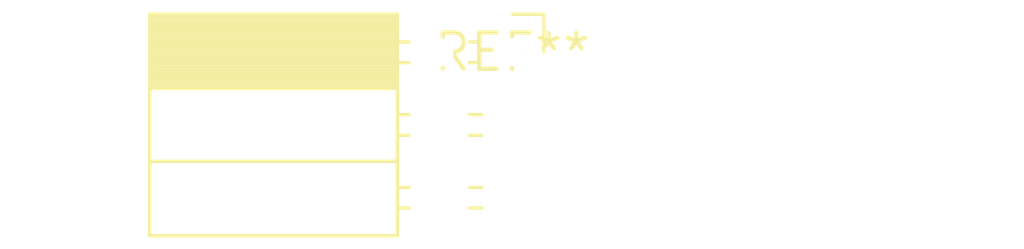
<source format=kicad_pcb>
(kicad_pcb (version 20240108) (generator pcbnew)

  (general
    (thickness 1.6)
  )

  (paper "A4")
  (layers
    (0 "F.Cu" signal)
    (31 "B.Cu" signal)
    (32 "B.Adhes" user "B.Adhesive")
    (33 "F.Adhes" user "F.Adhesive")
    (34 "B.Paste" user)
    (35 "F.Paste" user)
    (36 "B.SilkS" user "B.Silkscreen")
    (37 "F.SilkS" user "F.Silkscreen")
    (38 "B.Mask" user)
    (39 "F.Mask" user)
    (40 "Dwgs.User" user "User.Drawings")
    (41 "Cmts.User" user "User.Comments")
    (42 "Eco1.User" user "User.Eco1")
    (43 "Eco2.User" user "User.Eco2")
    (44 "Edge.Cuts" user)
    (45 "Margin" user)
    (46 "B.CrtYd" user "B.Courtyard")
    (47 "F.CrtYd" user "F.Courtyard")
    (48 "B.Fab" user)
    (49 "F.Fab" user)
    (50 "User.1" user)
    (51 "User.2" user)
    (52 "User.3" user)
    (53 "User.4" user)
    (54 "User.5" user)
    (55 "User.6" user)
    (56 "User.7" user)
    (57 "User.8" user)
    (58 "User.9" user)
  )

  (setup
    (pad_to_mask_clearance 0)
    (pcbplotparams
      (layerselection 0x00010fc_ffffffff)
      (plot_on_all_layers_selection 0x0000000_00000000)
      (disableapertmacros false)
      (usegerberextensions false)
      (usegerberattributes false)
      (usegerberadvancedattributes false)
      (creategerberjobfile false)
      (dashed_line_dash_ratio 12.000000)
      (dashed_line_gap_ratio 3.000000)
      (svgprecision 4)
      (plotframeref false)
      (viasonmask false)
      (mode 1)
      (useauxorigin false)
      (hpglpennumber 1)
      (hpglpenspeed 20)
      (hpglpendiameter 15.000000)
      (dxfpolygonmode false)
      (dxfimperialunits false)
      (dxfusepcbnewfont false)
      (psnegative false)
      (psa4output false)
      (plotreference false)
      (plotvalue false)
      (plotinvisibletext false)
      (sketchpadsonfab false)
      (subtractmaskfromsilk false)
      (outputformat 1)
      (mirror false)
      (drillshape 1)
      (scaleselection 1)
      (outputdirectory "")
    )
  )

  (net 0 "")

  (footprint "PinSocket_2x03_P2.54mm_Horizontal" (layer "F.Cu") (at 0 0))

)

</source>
--------
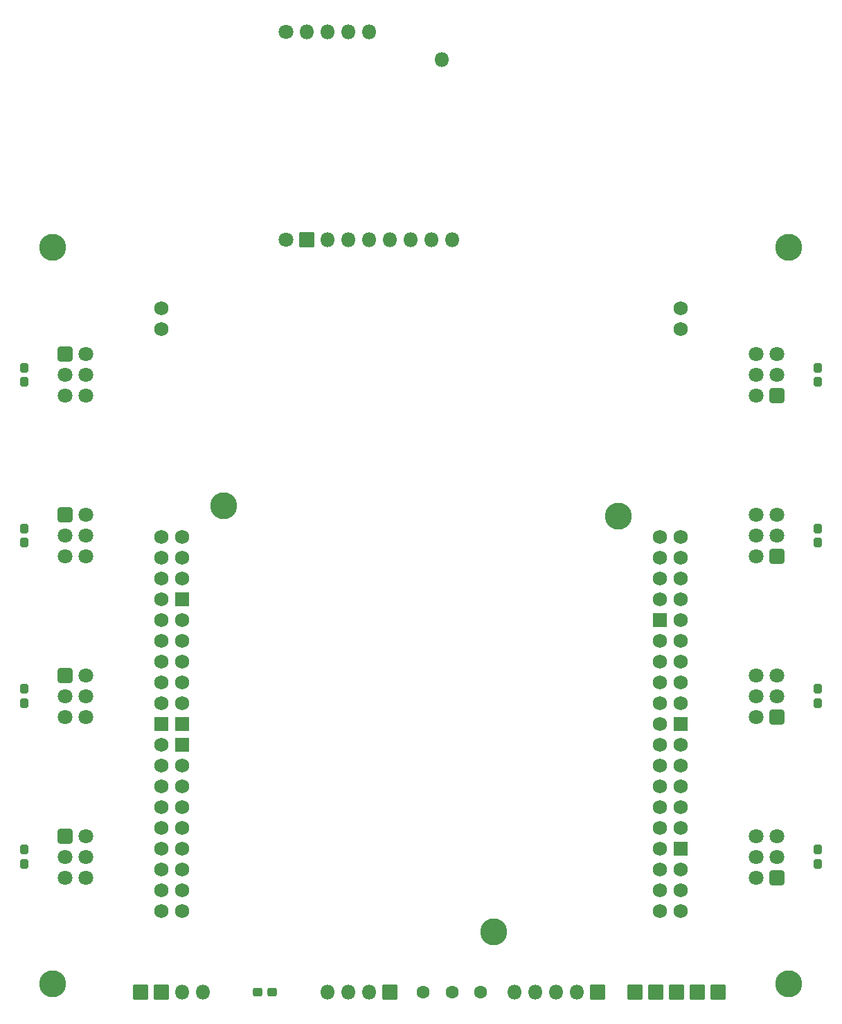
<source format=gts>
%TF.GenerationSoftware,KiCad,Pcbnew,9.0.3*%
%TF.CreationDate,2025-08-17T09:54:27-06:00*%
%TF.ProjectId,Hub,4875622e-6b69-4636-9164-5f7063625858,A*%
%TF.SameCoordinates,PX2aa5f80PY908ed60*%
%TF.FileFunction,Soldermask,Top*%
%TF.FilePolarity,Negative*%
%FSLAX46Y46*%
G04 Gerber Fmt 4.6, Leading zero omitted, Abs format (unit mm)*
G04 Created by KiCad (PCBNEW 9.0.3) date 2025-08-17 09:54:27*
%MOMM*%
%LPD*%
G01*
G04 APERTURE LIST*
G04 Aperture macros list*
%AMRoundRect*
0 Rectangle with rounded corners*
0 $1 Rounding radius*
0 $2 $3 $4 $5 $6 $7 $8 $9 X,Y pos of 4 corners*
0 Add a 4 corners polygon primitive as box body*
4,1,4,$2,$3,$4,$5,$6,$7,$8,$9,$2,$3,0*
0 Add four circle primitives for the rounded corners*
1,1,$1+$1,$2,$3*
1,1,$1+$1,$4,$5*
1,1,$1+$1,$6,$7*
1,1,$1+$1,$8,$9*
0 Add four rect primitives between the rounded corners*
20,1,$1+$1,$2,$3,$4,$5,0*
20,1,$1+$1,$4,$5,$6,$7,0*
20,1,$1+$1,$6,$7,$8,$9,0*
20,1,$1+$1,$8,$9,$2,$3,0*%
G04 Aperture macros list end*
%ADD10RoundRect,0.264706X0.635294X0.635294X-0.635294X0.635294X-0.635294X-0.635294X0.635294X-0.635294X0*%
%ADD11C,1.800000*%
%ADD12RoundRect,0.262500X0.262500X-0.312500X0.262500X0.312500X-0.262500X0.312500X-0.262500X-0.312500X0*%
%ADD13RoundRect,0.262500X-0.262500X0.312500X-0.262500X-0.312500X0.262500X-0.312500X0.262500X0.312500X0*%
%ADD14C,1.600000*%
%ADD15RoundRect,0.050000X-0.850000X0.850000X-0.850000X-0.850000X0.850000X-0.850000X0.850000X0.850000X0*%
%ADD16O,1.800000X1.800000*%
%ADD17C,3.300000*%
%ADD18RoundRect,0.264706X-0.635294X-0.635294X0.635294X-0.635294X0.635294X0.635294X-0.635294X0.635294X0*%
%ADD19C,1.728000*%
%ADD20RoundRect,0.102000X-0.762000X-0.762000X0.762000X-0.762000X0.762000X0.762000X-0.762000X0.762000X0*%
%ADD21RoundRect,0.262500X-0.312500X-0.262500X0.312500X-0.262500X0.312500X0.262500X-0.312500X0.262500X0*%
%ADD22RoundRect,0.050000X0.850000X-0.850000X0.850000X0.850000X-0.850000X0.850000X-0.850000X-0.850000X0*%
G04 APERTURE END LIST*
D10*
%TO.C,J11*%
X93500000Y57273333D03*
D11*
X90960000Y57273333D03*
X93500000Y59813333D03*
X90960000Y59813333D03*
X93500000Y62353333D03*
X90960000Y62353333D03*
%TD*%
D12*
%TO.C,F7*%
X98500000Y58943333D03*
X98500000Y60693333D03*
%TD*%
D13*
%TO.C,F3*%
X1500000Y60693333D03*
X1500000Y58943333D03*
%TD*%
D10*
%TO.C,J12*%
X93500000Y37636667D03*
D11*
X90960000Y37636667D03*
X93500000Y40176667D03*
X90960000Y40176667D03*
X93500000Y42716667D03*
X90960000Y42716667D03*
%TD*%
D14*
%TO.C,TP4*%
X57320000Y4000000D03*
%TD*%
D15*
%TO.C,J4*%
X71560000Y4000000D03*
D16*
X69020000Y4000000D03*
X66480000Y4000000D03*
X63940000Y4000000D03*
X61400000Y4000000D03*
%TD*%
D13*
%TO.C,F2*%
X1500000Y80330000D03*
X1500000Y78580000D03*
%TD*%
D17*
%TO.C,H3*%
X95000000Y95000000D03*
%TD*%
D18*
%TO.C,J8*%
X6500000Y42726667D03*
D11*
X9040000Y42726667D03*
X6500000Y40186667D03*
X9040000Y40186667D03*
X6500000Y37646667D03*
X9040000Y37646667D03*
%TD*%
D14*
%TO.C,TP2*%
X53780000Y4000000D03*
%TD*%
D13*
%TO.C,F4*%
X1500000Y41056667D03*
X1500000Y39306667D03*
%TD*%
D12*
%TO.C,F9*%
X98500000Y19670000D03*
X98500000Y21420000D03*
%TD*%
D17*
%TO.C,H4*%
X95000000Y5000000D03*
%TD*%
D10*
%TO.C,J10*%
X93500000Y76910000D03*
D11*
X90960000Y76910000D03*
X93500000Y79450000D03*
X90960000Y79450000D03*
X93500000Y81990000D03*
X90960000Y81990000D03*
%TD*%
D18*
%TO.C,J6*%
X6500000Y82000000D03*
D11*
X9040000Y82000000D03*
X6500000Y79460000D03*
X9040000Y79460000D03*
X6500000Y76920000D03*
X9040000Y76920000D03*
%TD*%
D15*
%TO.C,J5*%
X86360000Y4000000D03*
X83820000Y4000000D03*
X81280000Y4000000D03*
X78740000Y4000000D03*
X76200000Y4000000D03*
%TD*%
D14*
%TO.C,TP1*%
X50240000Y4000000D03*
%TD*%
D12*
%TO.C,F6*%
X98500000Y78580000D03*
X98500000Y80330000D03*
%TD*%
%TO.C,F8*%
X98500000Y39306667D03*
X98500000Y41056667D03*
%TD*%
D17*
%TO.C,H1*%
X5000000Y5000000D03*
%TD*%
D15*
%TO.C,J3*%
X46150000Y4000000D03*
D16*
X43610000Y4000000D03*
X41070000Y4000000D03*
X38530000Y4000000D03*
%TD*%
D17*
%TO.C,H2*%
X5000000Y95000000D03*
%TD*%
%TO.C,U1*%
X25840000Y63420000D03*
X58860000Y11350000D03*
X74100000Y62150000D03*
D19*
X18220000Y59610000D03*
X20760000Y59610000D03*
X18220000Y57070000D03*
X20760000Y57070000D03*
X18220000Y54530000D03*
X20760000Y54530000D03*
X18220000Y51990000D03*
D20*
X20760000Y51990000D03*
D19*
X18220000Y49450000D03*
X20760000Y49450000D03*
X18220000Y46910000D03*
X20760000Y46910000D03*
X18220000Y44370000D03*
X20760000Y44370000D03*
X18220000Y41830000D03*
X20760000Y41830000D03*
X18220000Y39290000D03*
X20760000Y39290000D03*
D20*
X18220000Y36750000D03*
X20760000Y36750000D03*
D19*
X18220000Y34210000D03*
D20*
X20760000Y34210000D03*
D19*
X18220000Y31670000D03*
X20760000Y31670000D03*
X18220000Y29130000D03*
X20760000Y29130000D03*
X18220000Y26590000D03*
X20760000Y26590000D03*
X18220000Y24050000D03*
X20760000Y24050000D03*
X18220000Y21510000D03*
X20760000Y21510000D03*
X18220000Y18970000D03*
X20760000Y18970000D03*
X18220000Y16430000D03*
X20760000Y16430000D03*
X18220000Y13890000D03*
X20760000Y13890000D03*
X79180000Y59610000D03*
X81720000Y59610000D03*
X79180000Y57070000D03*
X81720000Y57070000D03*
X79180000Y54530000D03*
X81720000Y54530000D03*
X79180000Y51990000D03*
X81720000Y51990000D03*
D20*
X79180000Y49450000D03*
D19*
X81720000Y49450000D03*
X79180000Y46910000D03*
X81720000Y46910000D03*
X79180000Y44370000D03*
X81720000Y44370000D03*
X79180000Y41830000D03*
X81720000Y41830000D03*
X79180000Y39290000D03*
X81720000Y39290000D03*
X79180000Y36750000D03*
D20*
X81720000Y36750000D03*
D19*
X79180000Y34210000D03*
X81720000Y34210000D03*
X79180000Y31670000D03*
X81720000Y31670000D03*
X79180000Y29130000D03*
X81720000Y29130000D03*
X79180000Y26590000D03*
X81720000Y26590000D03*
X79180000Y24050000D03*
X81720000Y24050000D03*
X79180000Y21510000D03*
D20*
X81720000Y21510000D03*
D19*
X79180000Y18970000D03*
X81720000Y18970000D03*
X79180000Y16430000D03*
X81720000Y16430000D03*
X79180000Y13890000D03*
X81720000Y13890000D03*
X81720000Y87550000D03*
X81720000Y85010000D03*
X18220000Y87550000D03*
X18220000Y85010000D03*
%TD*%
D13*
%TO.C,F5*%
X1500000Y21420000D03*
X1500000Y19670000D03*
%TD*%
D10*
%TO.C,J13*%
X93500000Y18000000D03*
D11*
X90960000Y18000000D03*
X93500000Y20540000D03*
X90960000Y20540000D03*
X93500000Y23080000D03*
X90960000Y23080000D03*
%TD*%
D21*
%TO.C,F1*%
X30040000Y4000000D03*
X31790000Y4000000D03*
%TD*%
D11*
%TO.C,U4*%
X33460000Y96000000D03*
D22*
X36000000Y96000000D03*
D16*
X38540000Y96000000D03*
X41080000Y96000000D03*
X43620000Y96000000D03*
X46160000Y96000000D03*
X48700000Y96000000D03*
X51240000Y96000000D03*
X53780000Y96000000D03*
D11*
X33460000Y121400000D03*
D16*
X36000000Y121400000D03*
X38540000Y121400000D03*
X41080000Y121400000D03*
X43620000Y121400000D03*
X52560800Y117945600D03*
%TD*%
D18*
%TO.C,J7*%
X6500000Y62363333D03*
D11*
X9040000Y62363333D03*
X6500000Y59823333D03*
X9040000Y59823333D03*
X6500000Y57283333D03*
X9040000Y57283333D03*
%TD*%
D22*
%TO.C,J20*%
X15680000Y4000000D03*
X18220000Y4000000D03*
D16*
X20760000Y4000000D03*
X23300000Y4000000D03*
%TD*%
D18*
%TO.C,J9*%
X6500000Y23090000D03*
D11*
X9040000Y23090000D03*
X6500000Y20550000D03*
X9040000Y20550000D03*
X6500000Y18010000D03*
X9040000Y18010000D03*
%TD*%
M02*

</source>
--------
**Job item**: Looking at the records above, return exactly the lines from the line with "<source format=kicad_pcb>" to the line with "(drillshape 1)", both ends included.

**Expected output**:
<source format=kicad_pcb>
(kicad_pcb (version 20240108) (generator pcbnew)

  (general
    (thickness 1.6)
  )

  (paper "A4")
  (layers
    (0 "F.Cu" signal)
    (31 "B.Cu" signal)
    (32 "B.Adhes" user "B.Adhesive")
    (33 "F.Adhes" user "F.Adhesive")
    (34 "B.Paste" user)
    (35 "F.Paste" user)
    (36 "B.SilkS" user "B.Silkscreen")
    (37 "F.SilkS" user "F.Silkscreen")
    (38 "B.Mask" user)
    (39 "F.Mask" user)
    (40 "Dwgs.User" user "User.Drawings")
    (41 "Cmts.User" user "User.Comments")
    (42 "Eco1.User" user "User.Eco1")
    (43 "Eco2.User" user "User.Eco2")
    (44 "Edge.Cuts" user)
    (45 "Margin" user)
    (46 "B.CrtYd" user "B.Courtyard")
    (47 "F.CrtYd" user "F.Courtyard")
    (48 "B.Fab" user)
    (49 "F.Fab" user)
    (50 "User.1" user)
    (51 "User.2" user)
    (52 "User.3" user)
    (53 "User.4" user)
    (54 "User.5" user)
    (55 "User.6" user)
    (56 "User.7" user)
    (57 "User.8" user)
    (58 "User.9" user)
  )

  (setup
    (pad_to_mask_clearance 0)
    (pcbplotparams
      (layerselection 0x00010fc_ffffffff)
      (plot_on_all_layers_selection 0x0000000_00000000)
      (disableapertmacros false)
      (usegerberextensions false)
      (usegerberattributes false)
      (usegerberadvancedattributes false)
      (creategerberjobfile false)
      (dashed_line_dash_ratio 12.000000)
      (dashed_line_gap_ratio 3.000000)
      (svgprecision 4)
      (plotframeref false)
      (viasonmask false)
      (mode 1)
      (useauxorigin false)
      (hpglpennumber 1)
      (hpglpenspeed 20)
      (hpglpendiameter 15.000000)
      (dxfpolygonmode false)
      (dxfimperialunits false)
      (dxfusepcbnewfont false)
      (psnegative false)
      (psa4output false)
      (plotreference false)
      (plotvalue false)
      (plotinvisibletext false)
      (sketchpadsonfab false)
      (subtractmaskfromsilk false)
      (outputformat 1)
      (mirror false)
      (drillshape 1)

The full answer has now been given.